Windows code-signing tweaks sure to irritate software developers
Updated Changes that mean signing certificates for Windows can only be sold in hardware form – or from an as-yet undefined cloud-based "service” – from the start of February are likely to have a big effect on software development.
US trade body the Certificate Authority Security Council decided in December that "best practice" for code-signing certificates was to embed them in hardware devices, a policy endorsed with upcoming changes from Microsoft that kick in next week.
This could present an upheaval for software developers, according to a Reg reader who flagged up the story and asked to remain anonymous.
"ISVs who need to buy new certificates may find themselves having to revise their build processes," our anonymous tipster said. "It's interesting that one-man-and-a-dog shops won't be especially affected by the procedural changes, but will complain about the approximate doubling of certificate prices.
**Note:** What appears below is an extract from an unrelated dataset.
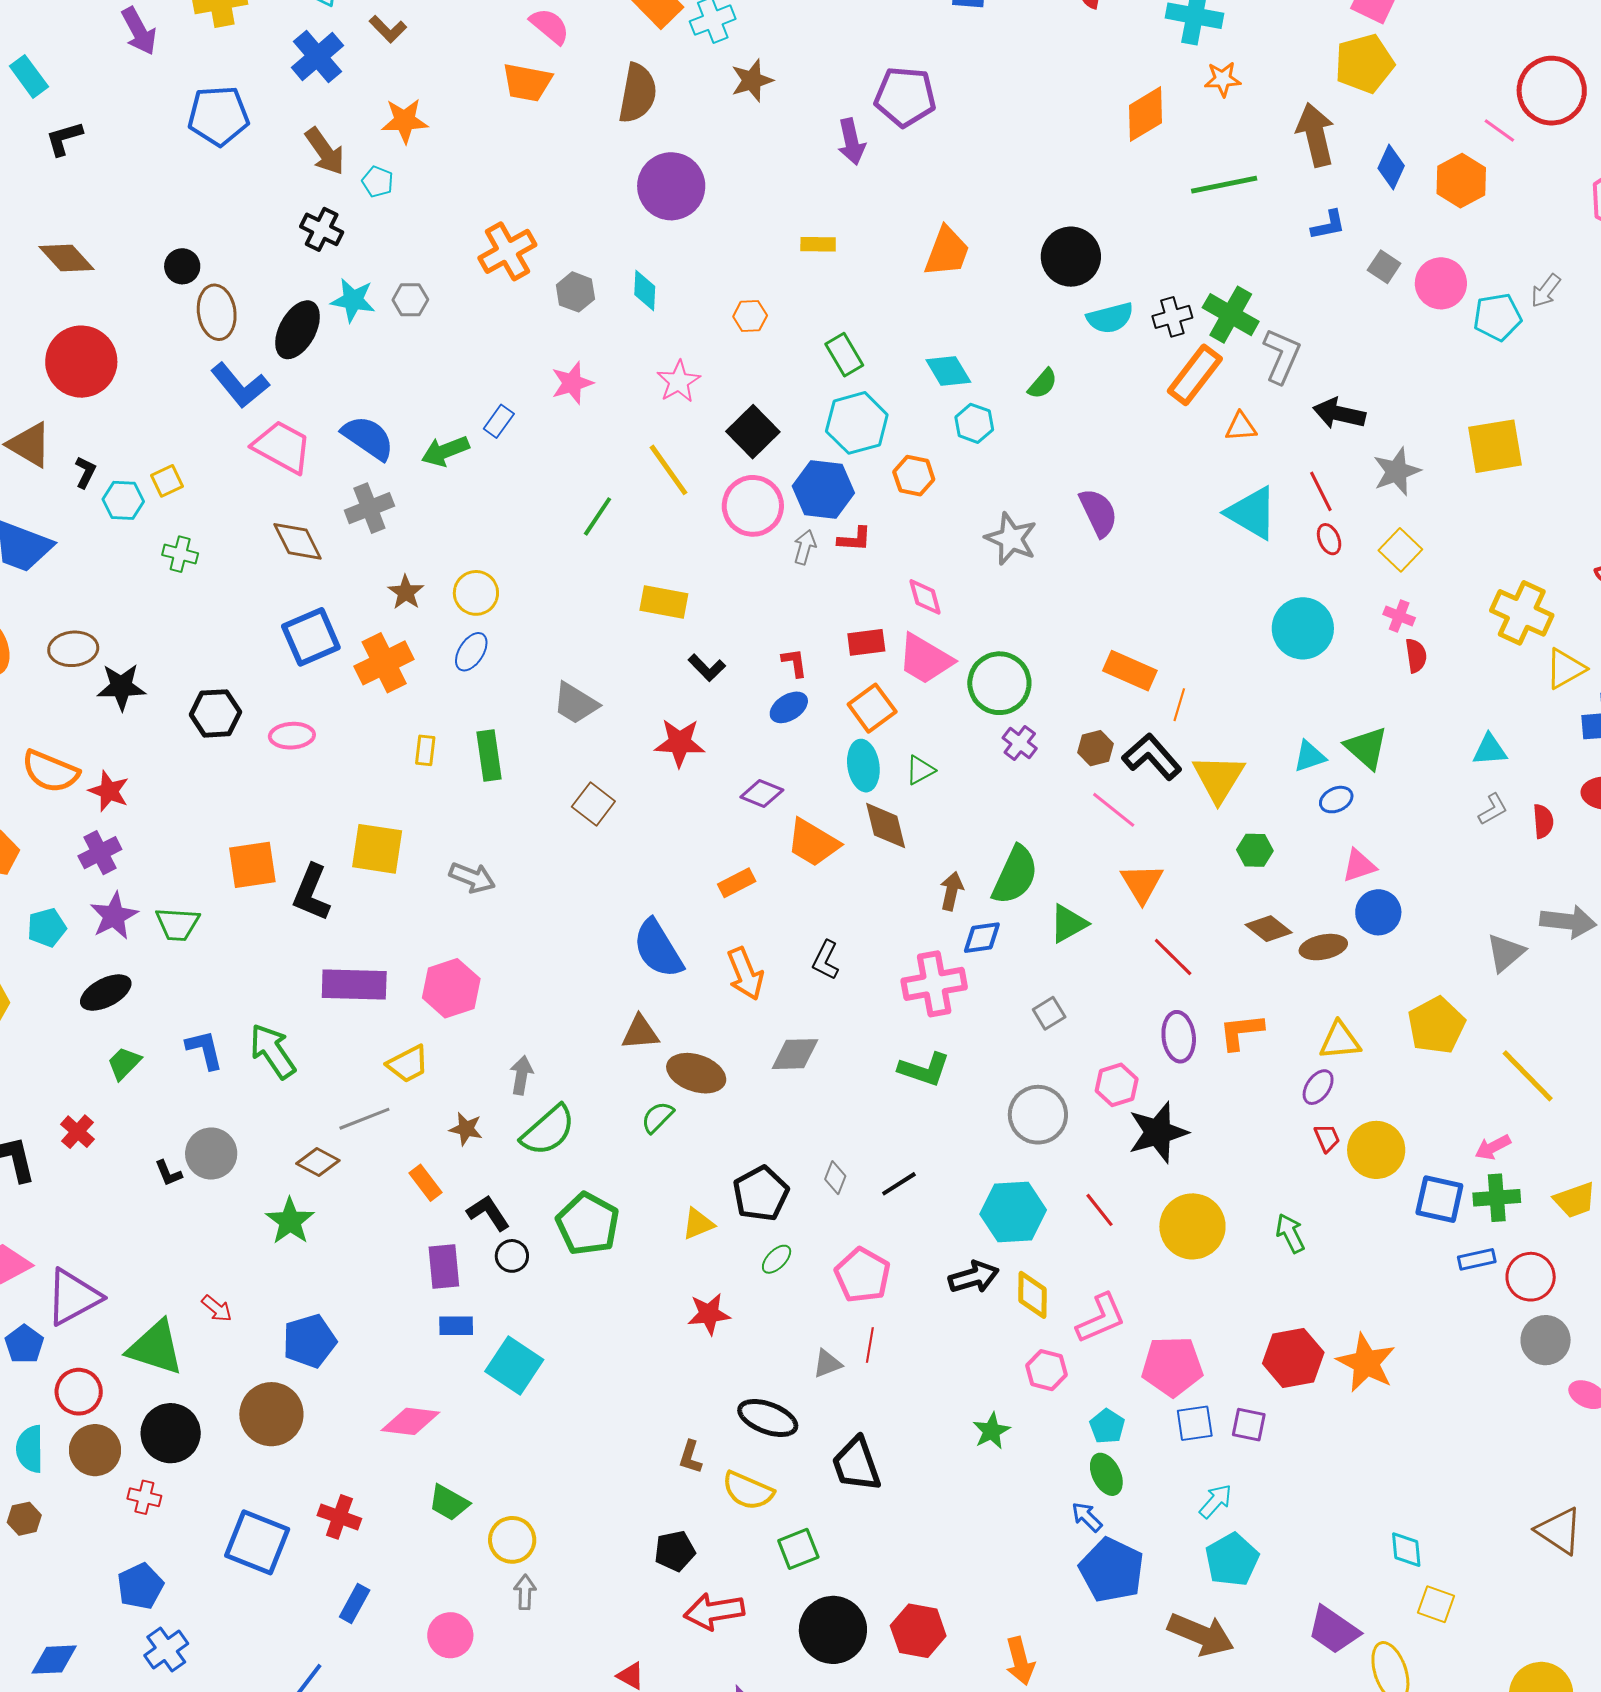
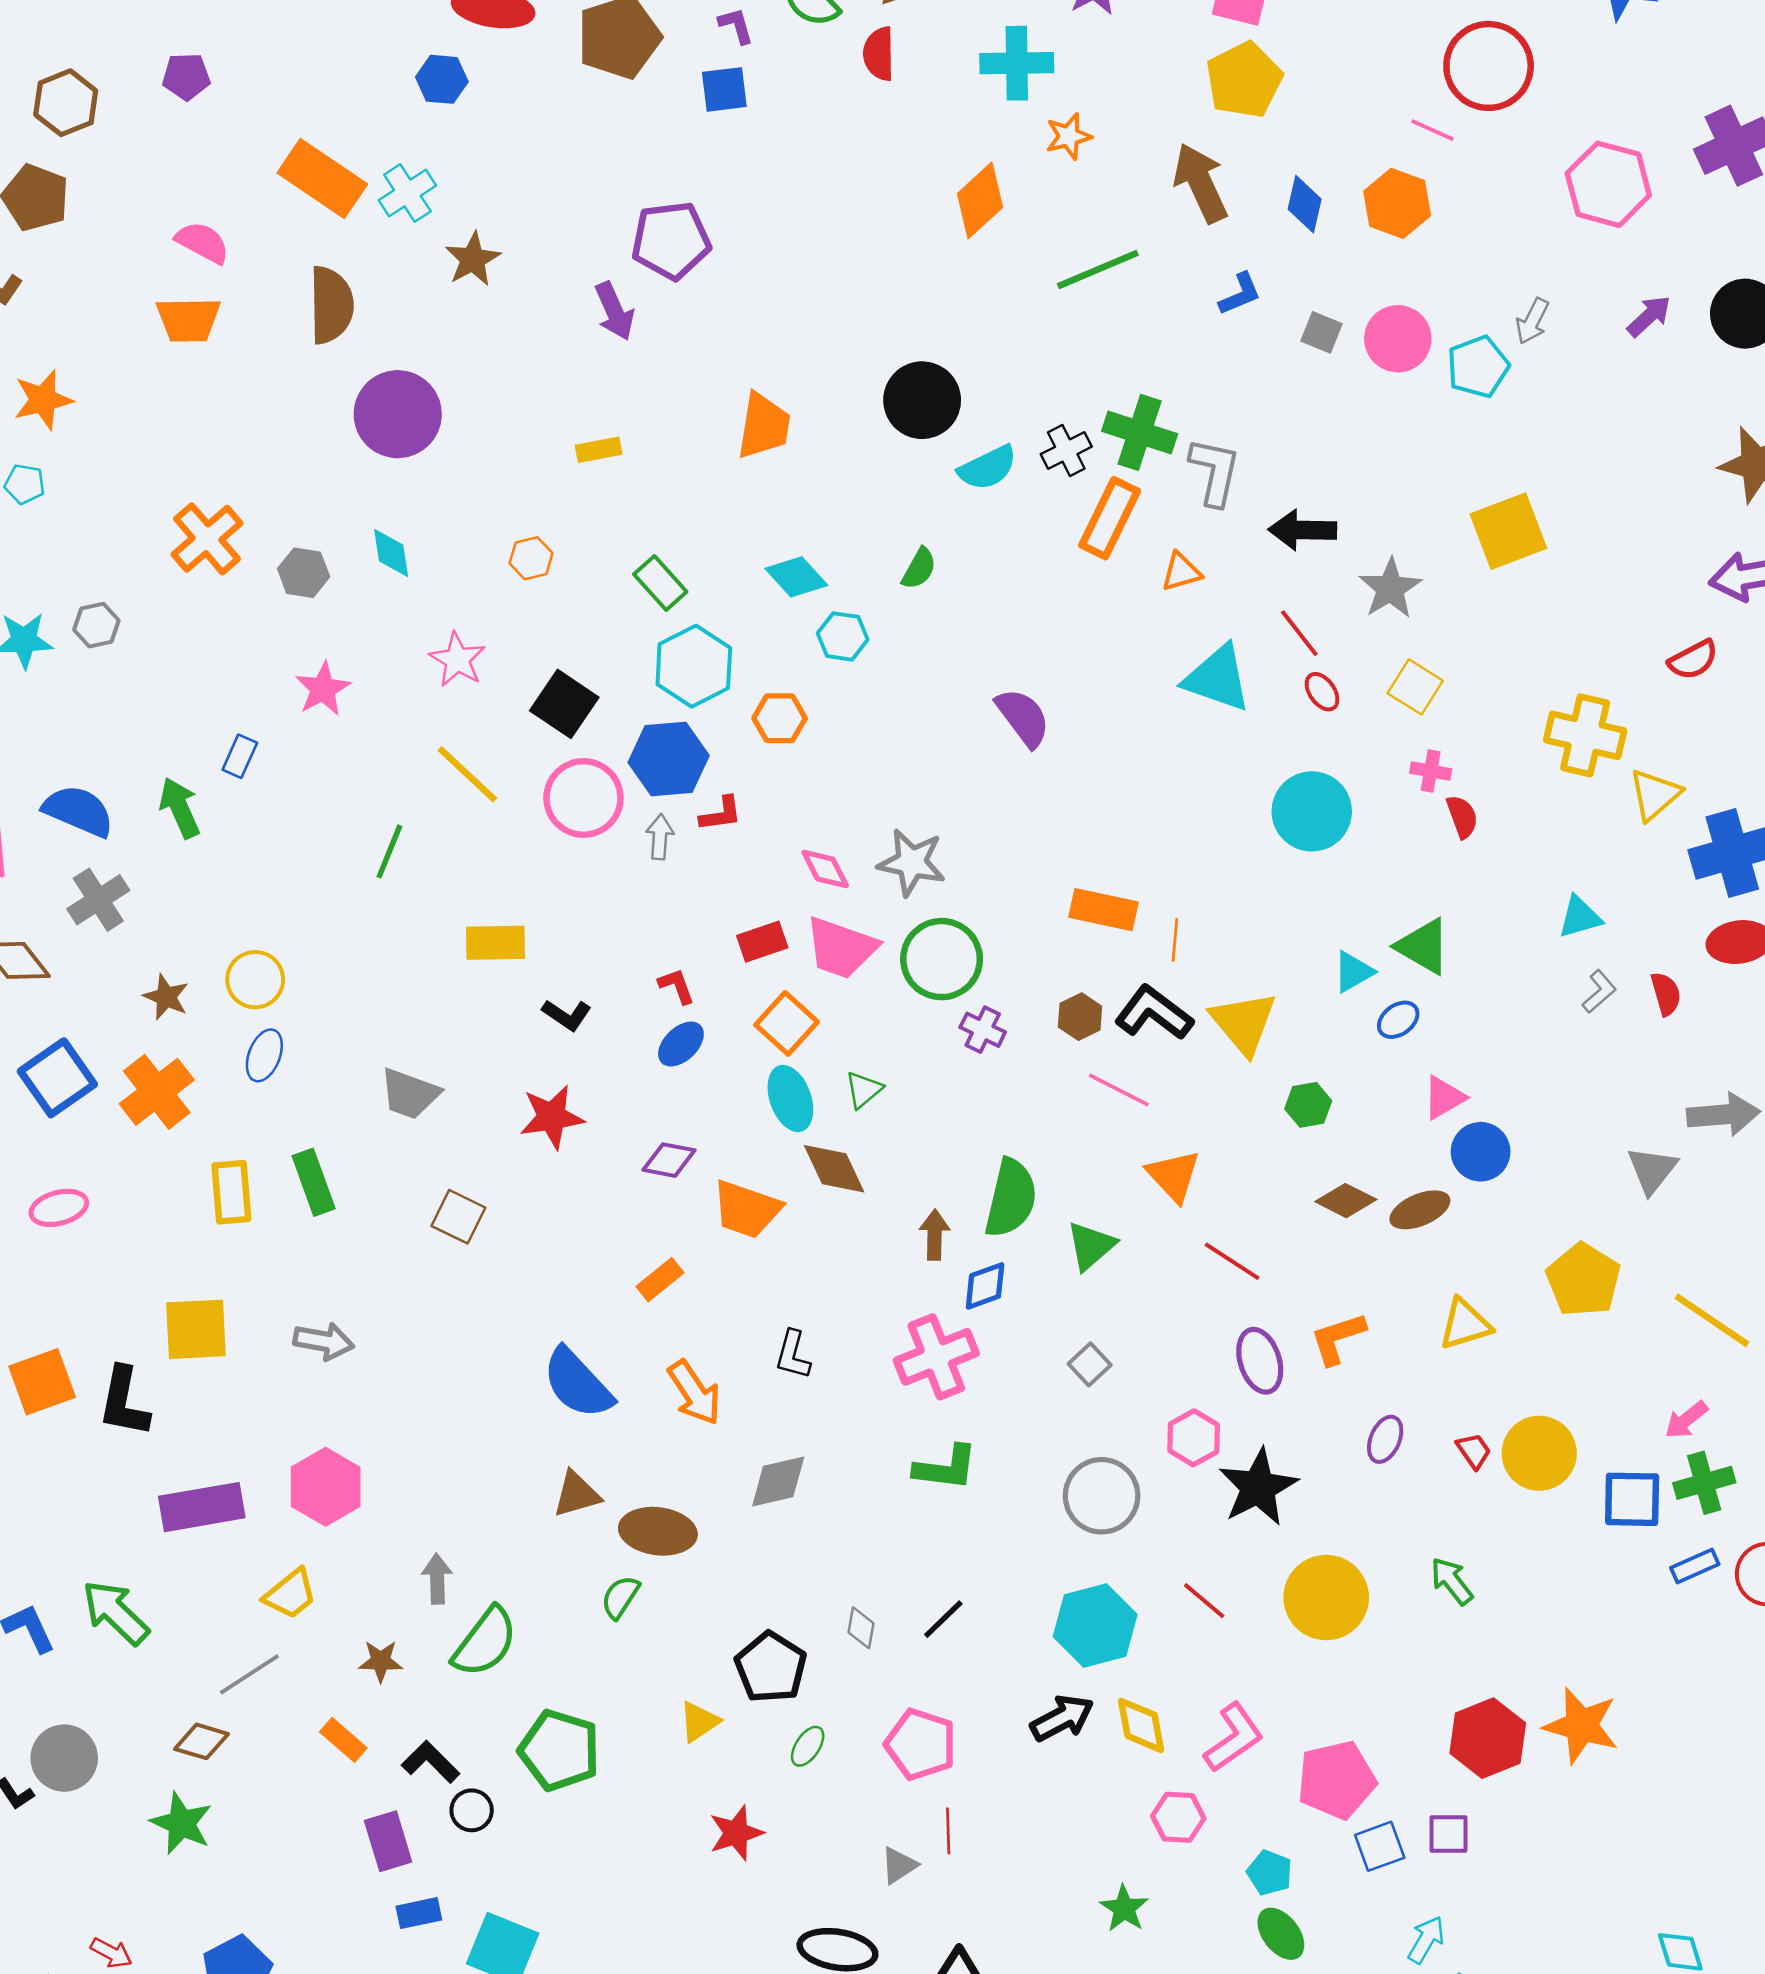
green arrow: (445, 451) -> (180, 808), turned 99
gray star: (1011, 539) -> (912, 862), moved
yellow rectangle: (425, 750) -> (231, 1192), size x1.6
purple ellipse: (1318, 1087) -> (1385, 1439), moved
Meanwhile, large ISVs with automated build-and-test systems won't especially worry about an extra few hundred pounds, but may have to revise their processes a lot."
We'd love to hear from independent software vendors and any dev who's affected by this. You can drop security correspondent John Leyden a line here. ®
Updated on 30 January 09:31 UTC to add:
Bruce Morton, director of certificate technology & standards at Entrust Datacard and a member of the CA Security Council, told us that the requirement is that keys for new certificates must be stored on hardware could be applied in a variety of ways. He played down any concerns that the move was brought in over too small a timescale and that it might cause inconvenience.
"The price changes may be quite low or 0 pounds," Morton explained. "Non-encrypted hardware can be used and a USB drive price is quite low. Also, some CAs will provide their certificates with a USB token at low or zero cost which will meet the criteria of the second bullet above. There may also be low priced cloud solutions such as Azure Key Vault which can be used.
"There may be some issues as we get started, but there is also opportunity for solutions to be explored and supported by the CAs," he added.